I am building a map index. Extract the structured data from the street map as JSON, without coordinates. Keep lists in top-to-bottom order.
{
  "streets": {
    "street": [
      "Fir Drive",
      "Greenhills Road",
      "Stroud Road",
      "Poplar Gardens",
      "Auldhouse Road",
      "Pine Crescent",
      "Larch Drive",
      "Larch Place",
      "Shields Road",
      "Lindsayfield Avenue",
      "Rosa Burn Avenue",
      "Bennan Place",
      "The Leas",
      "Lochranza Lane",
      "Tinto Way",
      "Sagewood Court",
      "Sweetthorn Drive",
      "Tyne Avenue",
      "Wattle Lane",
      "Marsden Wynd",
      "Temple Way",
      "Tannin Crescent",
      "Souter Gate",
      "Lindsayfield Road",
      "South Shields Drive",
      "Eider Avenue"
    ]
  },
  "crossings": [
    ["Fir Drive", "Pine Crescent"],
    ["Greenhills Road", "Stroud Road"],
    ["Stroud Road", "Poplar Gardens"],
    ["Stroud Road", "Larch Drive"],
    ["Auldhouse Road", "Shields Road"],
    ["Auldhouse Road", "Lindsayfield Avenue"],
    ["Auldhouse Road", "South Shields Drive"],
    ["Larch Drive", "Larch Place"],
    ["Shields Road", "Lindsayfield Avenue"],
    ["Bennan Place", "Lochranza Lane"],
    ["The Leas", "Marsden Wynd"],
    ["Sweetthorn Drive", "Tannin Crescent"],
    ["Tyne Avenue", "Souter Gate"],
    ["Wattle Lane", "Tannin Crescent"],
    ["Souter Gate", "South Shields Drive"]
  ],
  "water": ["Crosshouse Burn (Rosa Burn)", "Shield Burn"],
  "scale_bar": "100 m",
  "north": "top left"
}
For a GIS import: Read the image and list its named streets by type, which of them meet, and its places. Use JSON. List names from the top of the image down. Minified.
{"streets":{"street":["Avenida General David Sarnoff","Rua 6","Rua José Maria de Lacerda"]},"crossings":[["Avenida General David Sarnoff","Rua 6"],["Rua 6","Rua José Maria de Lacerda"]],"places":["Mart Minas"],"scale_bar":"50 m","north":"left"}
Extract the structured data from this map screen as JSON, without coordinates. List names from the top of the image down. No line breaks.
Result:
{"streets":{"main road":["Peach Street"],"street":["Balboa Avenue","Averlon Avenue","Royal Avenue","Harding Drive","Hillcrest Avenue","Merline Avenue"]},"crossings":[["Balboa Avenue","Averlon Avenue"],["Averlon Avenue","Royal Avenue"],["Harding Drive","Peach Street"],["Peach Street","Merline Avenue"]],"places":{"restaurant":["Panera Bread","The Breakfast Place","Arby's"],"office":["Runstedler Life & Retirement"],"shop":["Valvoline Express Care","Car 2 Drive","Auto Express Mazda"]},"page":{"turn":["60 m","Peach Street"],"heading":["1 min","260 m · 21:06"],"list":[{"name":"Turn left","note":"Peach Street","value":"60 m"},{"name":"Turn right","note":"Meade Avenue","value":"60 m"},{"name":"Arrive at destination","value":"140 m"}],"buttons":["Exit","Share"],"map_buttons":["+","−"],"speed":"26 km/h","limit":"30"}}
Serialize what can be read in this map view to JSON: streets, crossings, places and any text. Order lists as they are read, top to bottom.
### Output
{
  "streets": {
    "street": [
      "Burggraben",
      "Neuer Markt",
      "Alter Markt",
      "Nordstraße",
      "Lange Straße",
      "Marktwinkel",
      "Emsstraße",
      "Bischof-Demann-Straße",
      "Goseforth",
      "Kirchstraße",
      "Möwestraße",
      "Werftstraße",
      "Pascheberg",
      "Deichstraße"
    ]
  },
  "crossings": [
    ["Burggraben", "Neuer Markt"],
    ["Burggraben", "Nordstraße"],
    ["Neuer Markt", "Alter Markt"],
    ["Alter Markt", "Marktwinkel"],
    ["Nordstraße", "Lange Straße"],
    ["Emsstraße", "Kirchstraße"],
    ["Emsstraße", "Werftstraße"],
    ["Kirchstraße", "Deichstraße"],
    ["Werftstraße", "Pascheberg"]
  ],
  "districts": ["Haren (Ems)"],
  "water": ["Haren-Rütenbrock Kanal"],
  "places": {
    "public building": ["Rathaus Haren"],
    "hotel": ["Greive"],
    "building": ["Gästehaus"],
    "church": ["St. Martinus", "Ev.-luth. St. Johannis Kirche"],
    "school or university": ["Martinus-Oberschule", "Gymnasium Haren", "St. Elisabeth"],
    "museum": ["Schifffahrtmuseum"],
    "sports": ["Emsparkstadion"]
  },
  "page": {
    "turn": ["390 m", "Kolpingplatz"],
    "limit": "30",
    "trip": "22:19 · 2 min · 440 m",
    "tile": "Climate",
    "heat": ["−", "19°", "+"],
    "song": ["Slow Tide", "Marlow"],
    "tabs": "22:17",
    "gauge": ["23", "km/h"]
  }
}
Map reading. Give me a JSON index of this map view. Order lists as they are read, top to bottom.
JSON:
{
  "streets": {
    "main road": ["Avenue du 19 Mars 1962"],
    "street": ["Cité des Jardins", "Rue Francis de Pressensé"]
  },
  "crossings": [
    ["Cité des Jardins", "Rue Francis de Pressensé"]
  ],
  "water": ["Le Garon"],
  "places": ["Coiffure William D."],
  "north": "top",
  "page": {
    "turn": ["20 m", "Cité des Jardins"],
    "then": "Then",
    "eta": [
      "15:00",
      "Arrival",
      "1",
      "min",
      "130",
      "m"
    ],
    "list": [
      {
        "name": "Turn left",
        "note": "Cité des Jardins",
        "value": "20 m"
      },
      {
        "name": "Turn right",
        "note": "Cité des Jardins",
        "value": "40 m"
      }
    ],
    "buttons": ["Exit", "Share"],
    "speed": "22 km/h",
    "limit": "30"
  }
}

What this task involves :: Whatever appears in the listing should be copied exactly and completely.

Answer space ::
I am building a map index. Extract the structured data from the street map as JSON, without coordinates. Keep lists in top-to-bottom order.
{
  "streets": {
    "street": [
      "Fir Drive",
      "Greenhills Road",
      "Stroud Road",
      "Poplar Gardens",
      "Auldhouse Road",
      "Pine Crescent",
      "Larch Drive",
      "Larch Place",
      "Shields Road",
      "Lindsayfield Avenue",
      "Rosa Burn Avenue",
      "Bennan Place",
      "The Leas",
      "Lochranza Lane",
      "Tinto Way",
      "Sagewood Court",
      "Sweetthorn Drive",
      "Tyne Avenue",
      "Wattle Lane",
      "Marsden Wynd",
      "Temple Way",
      "Tannin Crescent",
      "Souter Gate",
      "Lindsayfield Road",
      "South Shields Drive",
      "Eider Avenue"
    ]
  },
  "crossings": [
    ["Fir Drive", "Pine Crescent"],
    ["Greenhills Road", "Stroud Road"],
    ["Stroud Road", "Poplar Gardens"],
    ["Stroud Road", "Larch Drive"],
    ["Auldhouse Road", "Shields Road"],
    ["Auldhouse Road", "Lindsayfield Avenue"],
    ["Auldhouse Road", "South Shields Drive"],
    ["Larch Drive", "Larch Place"],
    ["Shields Road", "Lindsayfield Avenue"],
    ["Bennan Place", "Lochranza Lane"],
    ["The Leas", "Marsden Wynd"],
    ["Sweetthorn Drive", "Tannin Crescent"],
    ["Tyne Avenue", "Souter Gate"],
    ["Wattle Lane", "Tannin Crescent"],
    ["Souter Gate", "South Shields Drive"]
  ],
  "water": ["Crosshouse Burn (Rosa Burn)", "Shield Burn"],
  "scale_bar": "100 m",
  "north": "top left"
}
For a GIS import: Read the image and list its named streets by type, which of them meet, and its places. Use JSON. List names from the top of the image down. Minified.
{"streets":{"street":["Avenida General David Sarnoff","Rua 6","Rua José Maria de Lacerda"]},"crossings":[["Avenida General David Sarnoff","Rua 6"],["Rua 6","Rua José Maria de Lacerda"]],"places":["Mart Minas"],"scale_bar":"50 m","north":"left"}
Extract the structured data from this map screen as JSON, without coordinates. List names from the top of the image down. No line breaks.
Result:
{"streets":{"main road":["Peach Street"],"street":["Balboa Avenue","Averlon Avenue","Royal Avenue","Harding Drive","Hillcrest Avenue","Merline Avenue"]},"crossings":[["Balboa Avenue","Averlon Avenue"],["Averlon Avenue","Royal Avenue"],["Harding Drive","Peach Street"],["Peach Street","Merline Avenue"]],"places":{"restaurant":["Panera Bread","The Breakfast Place","Arby's"],"office":["Runstedler Life & Retirement"],"shop":["Valvoline Express Care","Car 2 Drive","Auto Express Mazda"]},"page":{"turn":["60 m","Peach Street"],"heading":["1 min","260 m · 21:06"],"list":[{"name":"Turn left","note":"Peach Street","value":"60 m"},{"name":"Turn right","note":"Meade Avenue","value":"60 m"},{"name":"Arrive at destination","value":"140 m"}],"buttons":["Exit","Share"],"map_buttons":["+","−"],"speed":"26 km/h","limit":"30"}}
Serialize what can be read in this map view to JSON: streets, crossings, places and any text. Order lists as they are read, top to bottom.
### Output
{
  "streets": {
    "street": [
      "Burggraben",
      "Neuer Markt",
      "Alter Markt",
      "Nordstraße",
      "Lange Straße",
      "Marktwinkel",
      "Emsstraße",
      "Bischof-Demann-Straße",
      "Goseforth",
      "Kirchstraße",
      "Möwestraße",
      "Werftstraße",
      "Pascheberg",
      "Deichstraße"
    ]
  },
  "crossings": [
    ["Burggraben", "Neuer Markt"],
    ["Burggraben", "Nordstraße"],
    ["Neuer Markt", "Alter Markt"],
    ["Alter Markt", "Marktwinkel"],
    ["Nordstraße", "Lange Straße"],
    ["Emsstraße", "Kirchstraße"],
    ["Emsstraße", "Werftstraße"],
    ["Kirchstraße", "Deichstraße"],
    ["Werftstraße", "Pascheberg"]
  ],
  "districts": ["Haren (Ems)"],
  "water": ["Haren-Rütenbrock Kanal"],
  "places": {
    "public building": ["Rathaus Haren"],
    "hotel": ["Greive"],
    "building": ["Gästehaus"],
    "church": ["St. Martinus", "Ev.-luth. St. Johannis Kirche"],
    "school or university": ["Martinus-Oberschule", "Gymnasium Haren", "St. Elisabeth"],
    "museum": ["Schifffahrtmuseum"],
    "sports": ["Emsparkstadion"]
  },
  "page": {
    "turn": ["390 m", "Kolpingplatz"],
    "limit": "30",
    "trip": "22:19 · 2 min · 440 m",
    "tile": "Climate",
    "heat": ["−", "19°", "+"],
    "song": ["Slow Tide", "Marlow"],
    "tabs": "22:17",
    "gauge": ["23", "km/h"]
  }
}
Map reading. Give me a JSON index of this map view. Order lists as they are read, top to bottom.
JSON:
{
  "streets": {
    "main road": ["Avenue du 19 Mars 1962"],
    "street": ["Cité des Jardins", "Rue Francis de Pressensé"]
  },
  "crossings": [
    ["Cité des Jardins", "Rue Francis de Pressensé"]
  ],
  "water": ["Le Garon"],
  "places": ["Coiffure William D."],
  "north": "top",
  "page": {
    "turn": ["20 m", "Cité des Jardins"],
    "then": "Then",
    "eta": [
      "15:00",
      "Arrival",
      "1",
      "min",
      "130",
      "m"
    ],
    "list": [
      {
        "name": "Turn left",
        "note": "Cité des Jardins",
        "value": "20 m"
      },
      {
        "name": "Turn right",
        "note": "Cité des Jardins",
        "value": "40 m"
      }
    ],
    "buttons": ["Exit", "Share"],
    "speed": "22 km/h",
    "limit": "30"
  }
}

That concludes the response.